I got an email today from Christopher “Doc” Bailey of Renegade Light Sport that the Falcon 2.0 just made its maiden flights with the brand new Lycoming IO-233-LSA engine. *** A video Doc linked to me gives the salient details. The Falcon LS was initially imported by T&T Aviation which sold the distributorship and inventory to Doc and his partners last July, as posted here earlier.
You can read more on Doc’s ambitious plans to market 100 of these beauties with standard synthetic vision EFIS panels from Grand Rapids Technologies for $125,000 in my column due out next month.
Falcon is the very first airplane to fly with the Lyc 233. Renegade is working with Lycoming and Champion Electronics to develop it. *** “We’ll fly it over the next few months,” says interviewer and 35 year Aeronautical Engineering Professor Fred Schieszer, “and report back to Lycoming and Champion, which is developing the electronic ignition system. But after today’s flights, everybody has big smiles!” *** Test pilot Rob Runyon made four hops totaling thirty six minutes. “Liftoff took 500 to 600 ft from a standing start, about the same amount of time as it took me to throttle all the way in, under 10 seconds.” *** “Max level power came at around 2400 rpm,” he continues. “It doesn’t wind up like the Lycoming 235, which might be a prop difference. It accelerates to 110 knots and keeps going; in the pattern, you have to get right out of the power, like a jet, or the speed will wind up on you. To keep it in flap range, throttle back to 2000 rpm.”

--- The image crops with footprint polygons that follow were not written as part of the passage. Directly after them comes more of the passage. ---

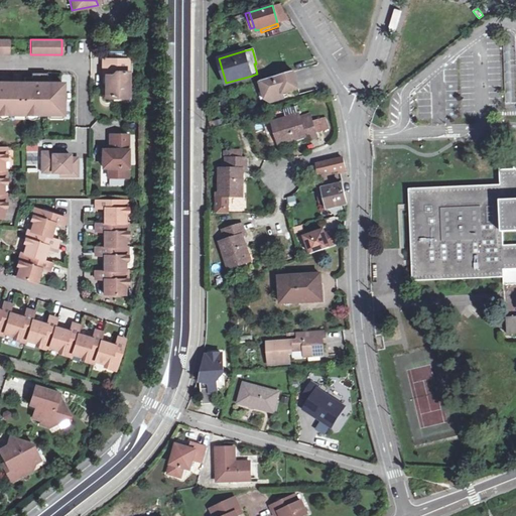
[(127,59),(102,58),(102,76),(107,76),(107,80),(104,83),(104,97),(110,97),(112,95),(126,95),(127,59)]
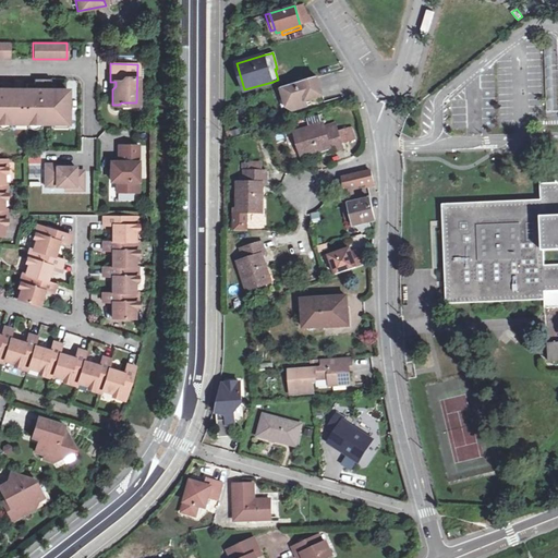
[(300,108),(300,109),(306,107),(305,101),(322,97),(316,77),(292,85),(295,95),(300,108)]
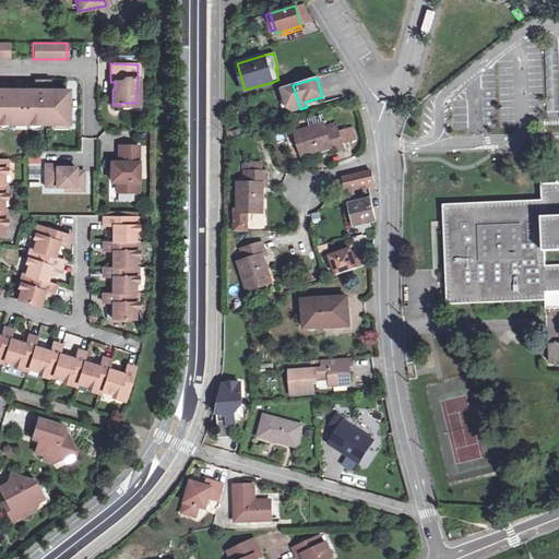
[(0,122),(66,123),(66,91),(49,90),(49,80),(34,80),(33,84),(25,84),(25,91),(9,90),(9,83),(0,83),(0,122)]
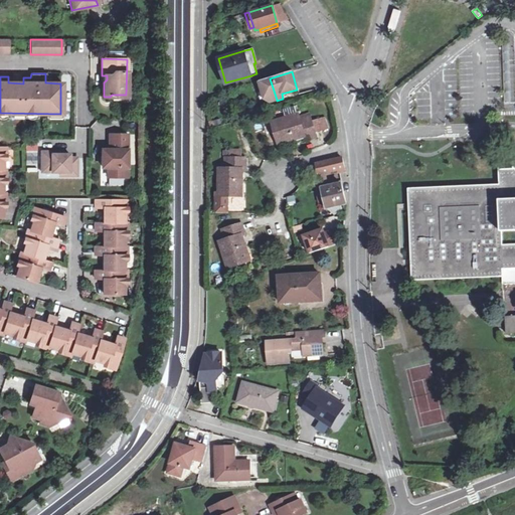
[(258,82),(262,93),(266,91),(268,98),(270,104),(277,101),(277,100),(273,88),(270,78),(258,82)]
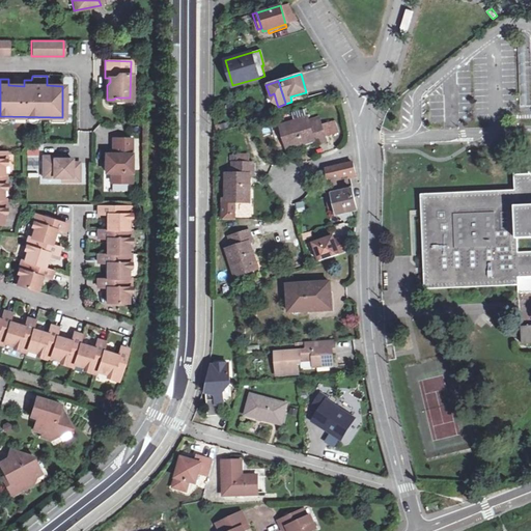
[(305,109),(292,111),(294,118),(306,116),(305,109)]
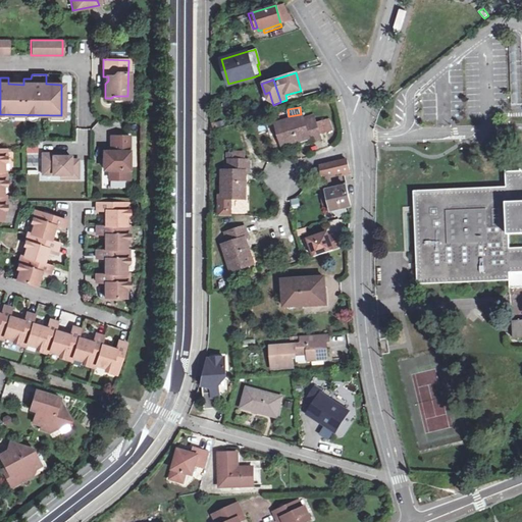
[(303,122),(301,116),(275,125),(282,146),(308,137),(310,142),(321,139),(314,118),(303,122)]
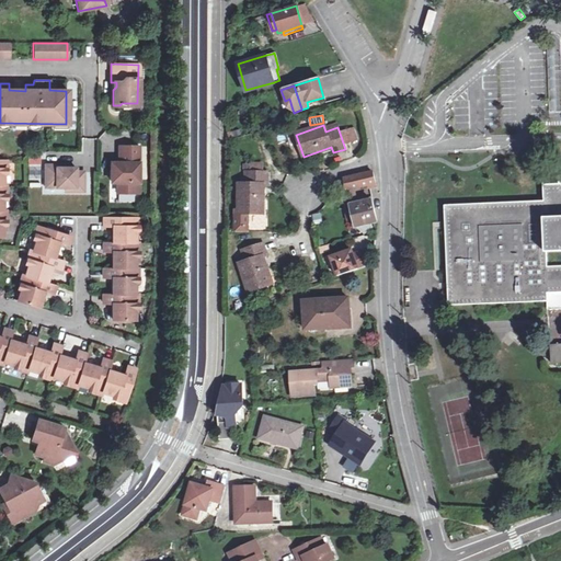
[(134,182),(137,182),(137,147),(117,147),(118,156),(122,156),(122,163),(110,163),(110,182),(116,182),(116,192),(134,193),(134,182)]
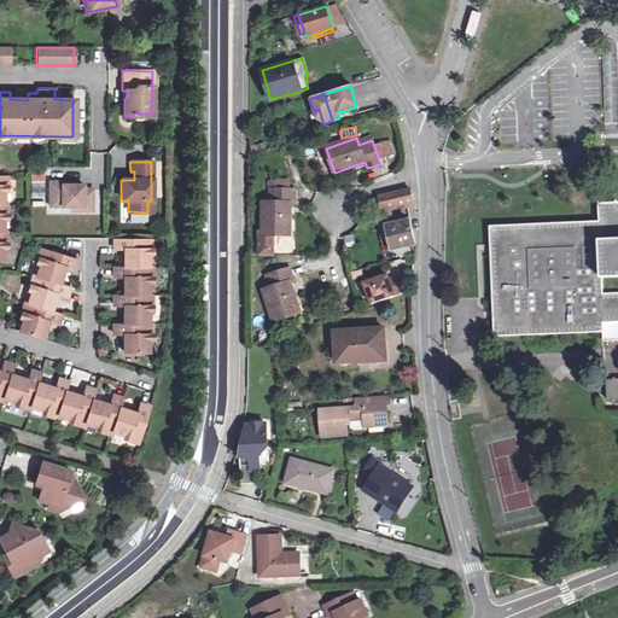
[(48,207),(71,207),(81,207),(81,211),(91,211),(91,190),(82,190),(81,186),(69,186),(60,186),(60,182),(48,182),(48,207)]
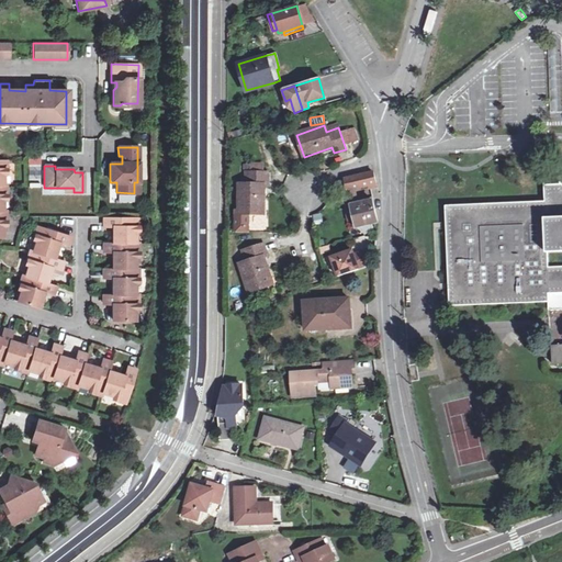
[(370,188),(378,186),(374,171),(370,172),(369,172),(343,178),(344,186),(346,184),(348,189),(357,188),(369,184),(370,188)]
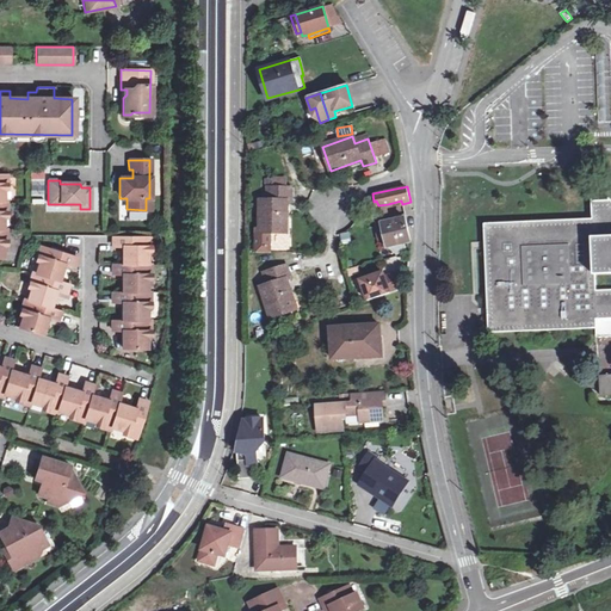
[(292,202),(292,190),(267,189),(267,202),(261,202),(260,233),(258,233),(258,253),(264,254),(264,247),(270,247),(270,233),(285,233),(287,202),(292,202)]
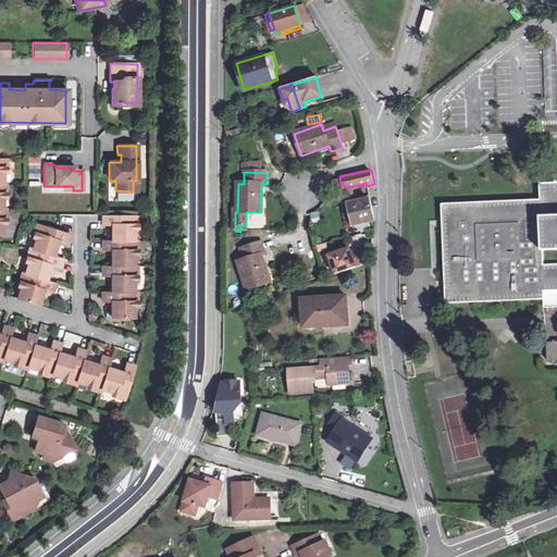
[(542,199),(444,203),(448,301),(546,297),(546,305),(556,304),(556,183),(541,184),(542,199)]
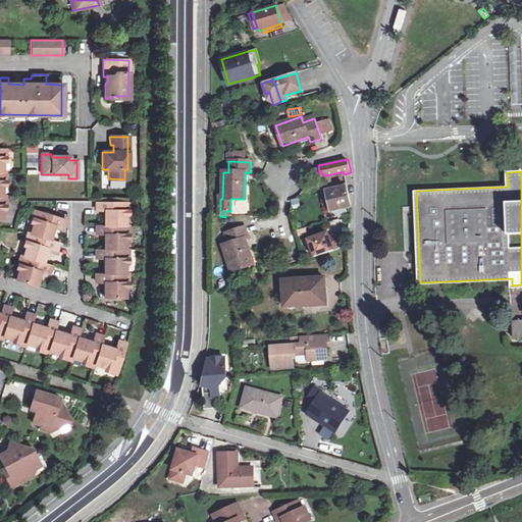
[(334,189),(331,174),(323,175),(318,176),(321,192),(324,205),(327,205),(328,210),(330,210),(326,191),(334,189)]
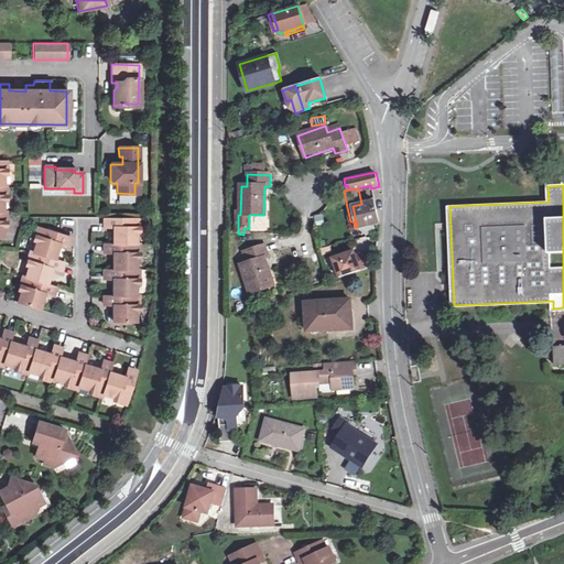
[(380,223),(375,202),(361,204),(353,206),(357,227),(380,223)]
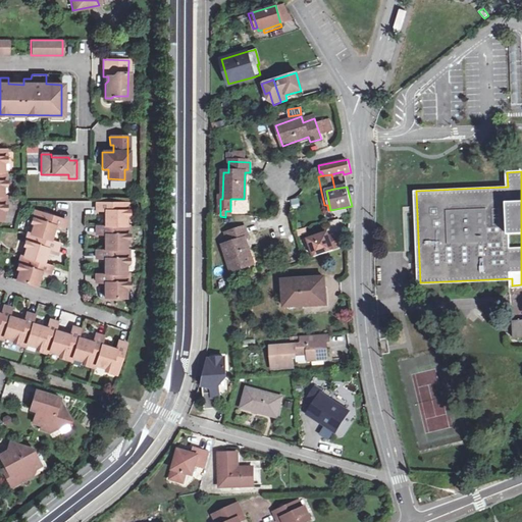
[(294,209),(301,207),(299,197),(291,199),(294,209)]
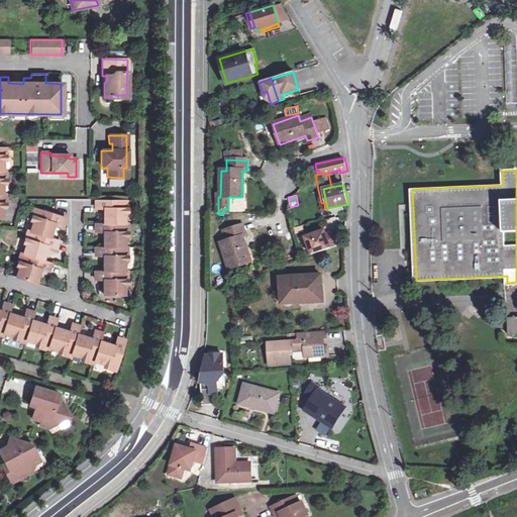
[(115,224),(122,224),(123,214),(125,213),(125,204),(115,203),(115,200),(94,200),(94,204),(94,209),(102,209),(102,224),(115,224)]
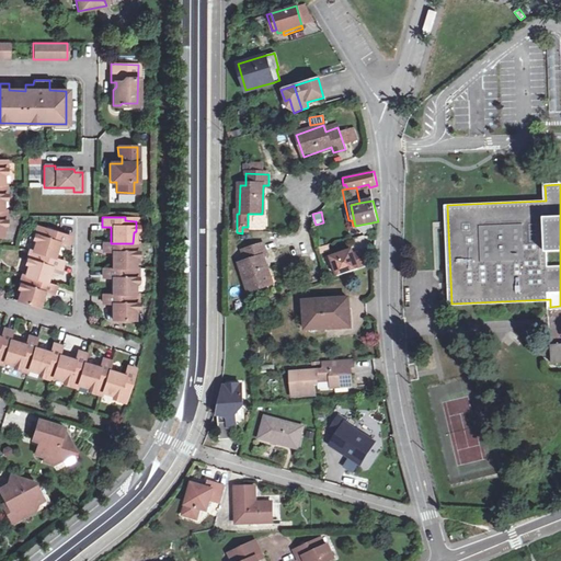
[(39,255),(53,259),(57,243),(67,247),(68,241),(70,237),(58,233),(47,230),(46,233),(35,230),(32,241),(35,242),(31,252),(39,255)]
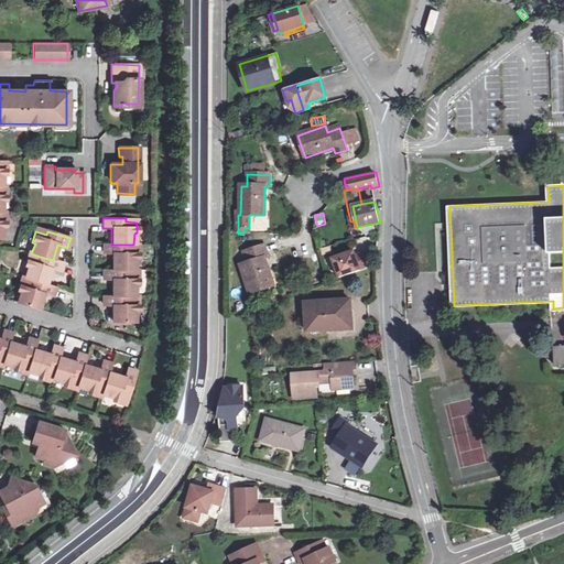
[(267,242),(243,251),(248,263),(242,264),(251,292),(273,284),(264,258),(270,256),(267,242)]
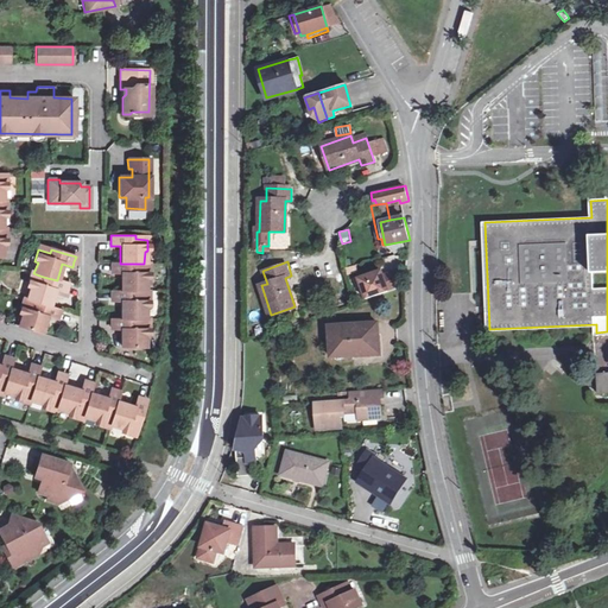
[(135,267),(135,264),(120,264),(111,264),(111,270),(111,274),(121,274),(121,292),(135,292),(145,292),(144,279),(147,278),(147,267),(135,267)]
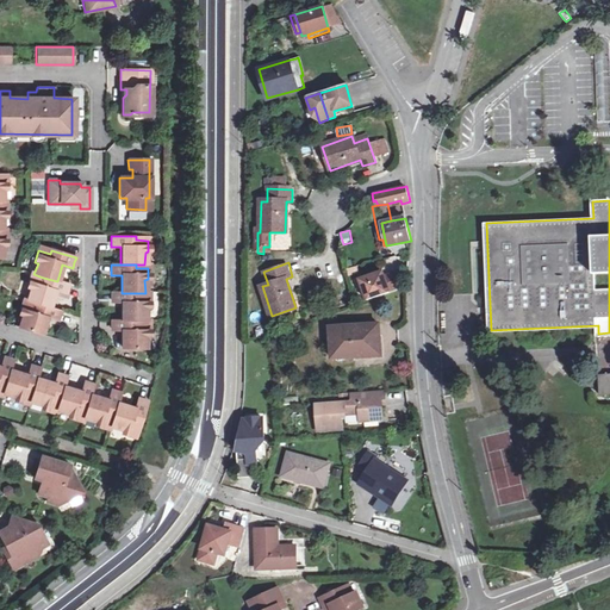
[(360,281),(367,302),(399,291),(394,274),(384,278),(383,273),(360,281)]
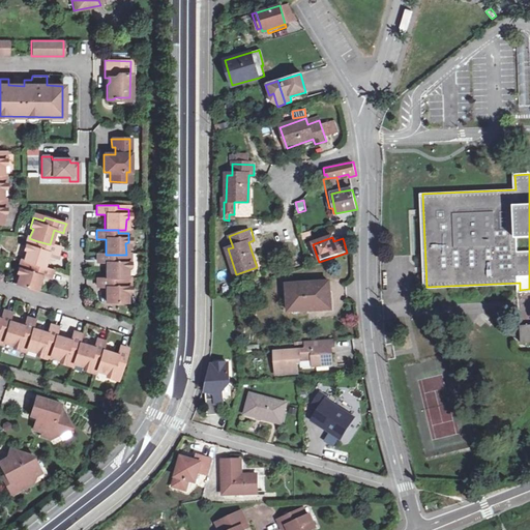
[(36,244),(26,241),(24,252),(26,253),(23,262),(30,264),(42,268),(47,253),(56,256),(57,251),(58,247),(50,244),(37,241),(36,244)]
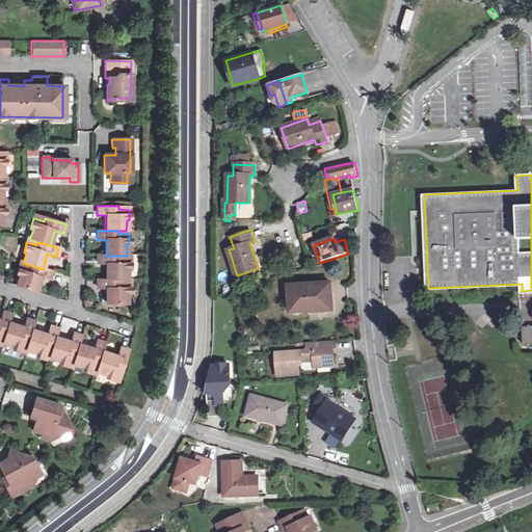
[(300,243),(287,245),(290,259),(303,257),(300,243)]
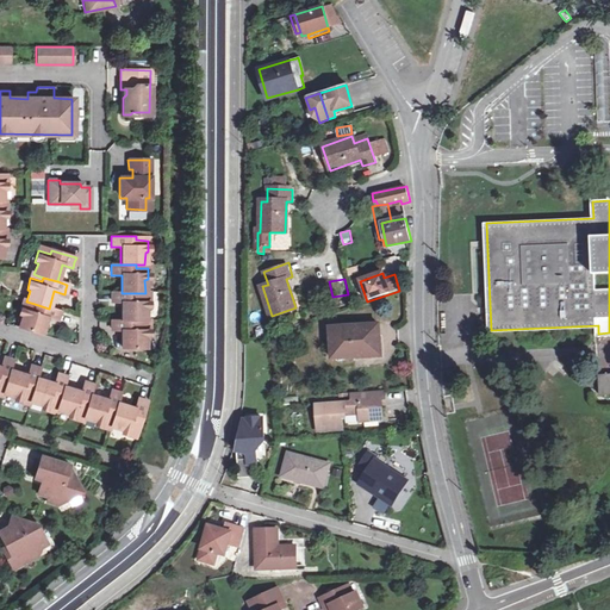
[(136,297),(136,293),(122,293),(111,293),(111,298),(111,303),(120,303),(120,322),(136,322),(144,322),(145,309),(148,307),(148,297),(136,297)]
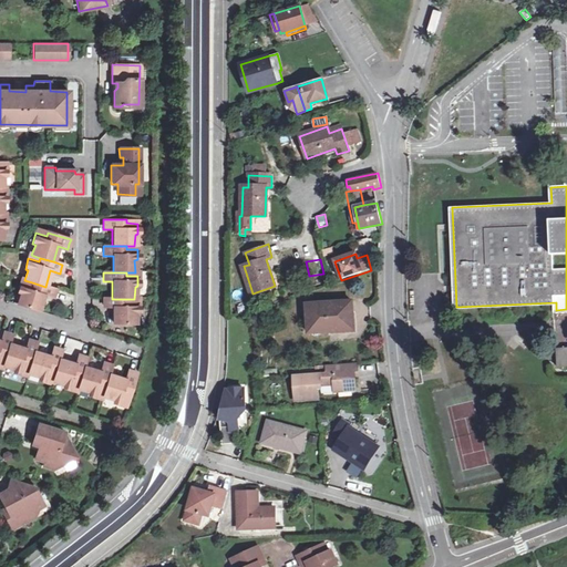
[(309,276),(311,288),(326,284),(323,274),(309,276)]
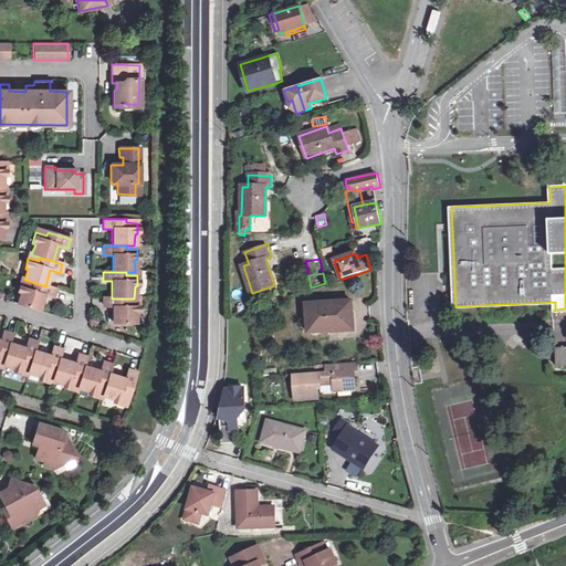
[(31,285),(20,282),(17,292),(20,294),(17,304),(38,311),(43,295),(52,297),(53,293),(55,289),(45,286),(32,282),(31,285)]
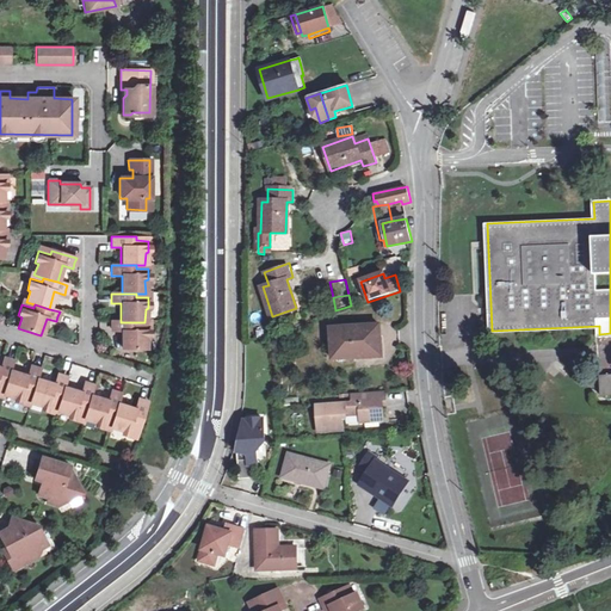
[(136,326),(136,322),(121,322),(111,322),(111,326),(111,332),(122,332),(122,350),(144,350),(146,337),(148,337),(148,326),(136,326)]
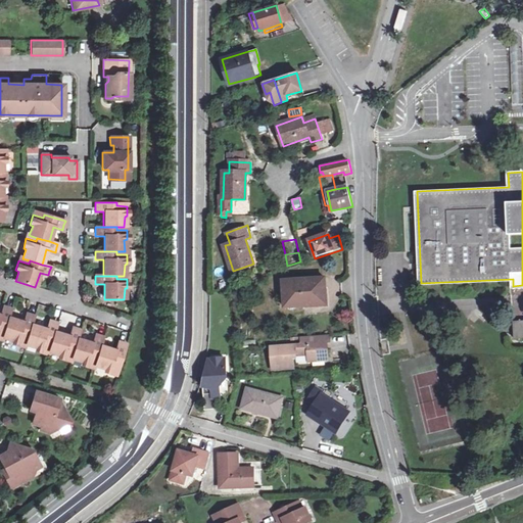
[(328,278),(287,280),(288,306),(325,303),(325,288),(328,287),(328,278)]
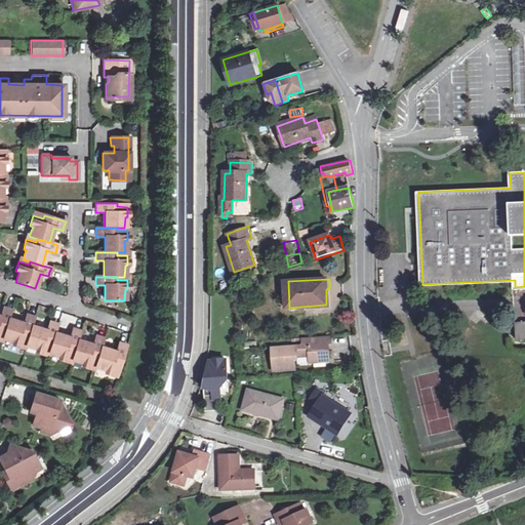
[(0,332),(1,330),(4,331),(8,319),(10,311),(6,310),(2,308),(0,313),(0,332)]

Runyon used 40 degrees of flaps and stayed high on short final intentionally. He’d been advised by Doc Bailey not to land at idle, given the gusty winds. *** “I approached at 70 and touched down around 55.” *** The Lycoming IO-233 makes the airplane a little lighter in the nose and balances within an inch of the original IO-235 installation. The engine weighs 38 pounds less, helping keep empty weight around 800 pounds, yet it still delivers 116 horsepower. The maidens are an important step in bringing the Falcon 2.0 to market after a false start with the previous importers. *** And if this beauty flies half as good as it looks, and the economy gathers steam, the biggest challenge for this ASTM-certified (with the O-235) sport flyer would seem to be simply getting it into production.